* _Exercise instructions_
The full set of lines below has to be duplicated exactly, with no picture kept.

* _Recorded information_
========

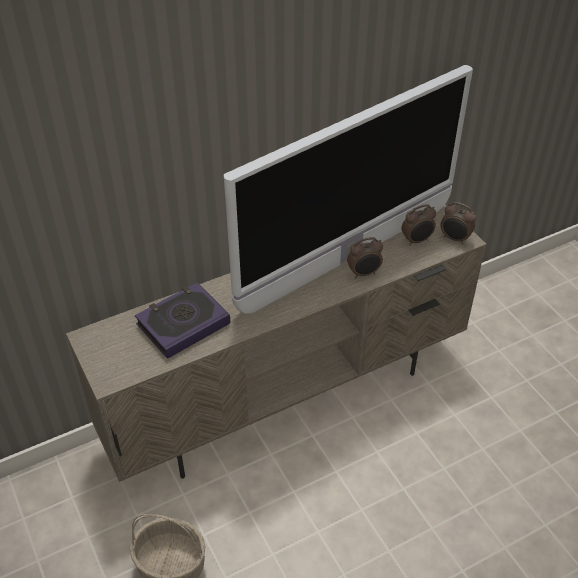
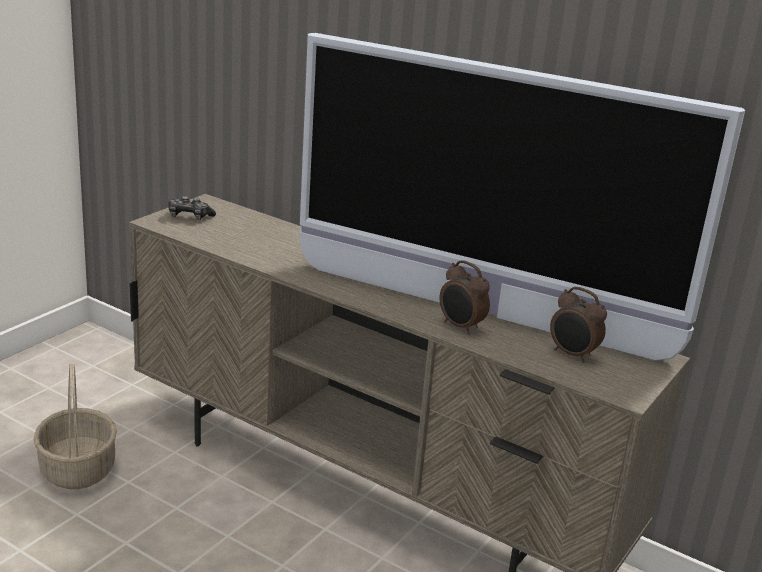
camera: 60 degrees right, 20 degrees down
book [135,282,230,359] -> none
alarm clock [440,202,476,244] -> none
none -> game controller [168,196,216,220]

========

* _Written reply_
camera: 60 degrees right, 20 degrees down
book [135,282,230,359] -> none
alarm clock [440,202,476,244] -> none
none -> game controller [168,196,216,220]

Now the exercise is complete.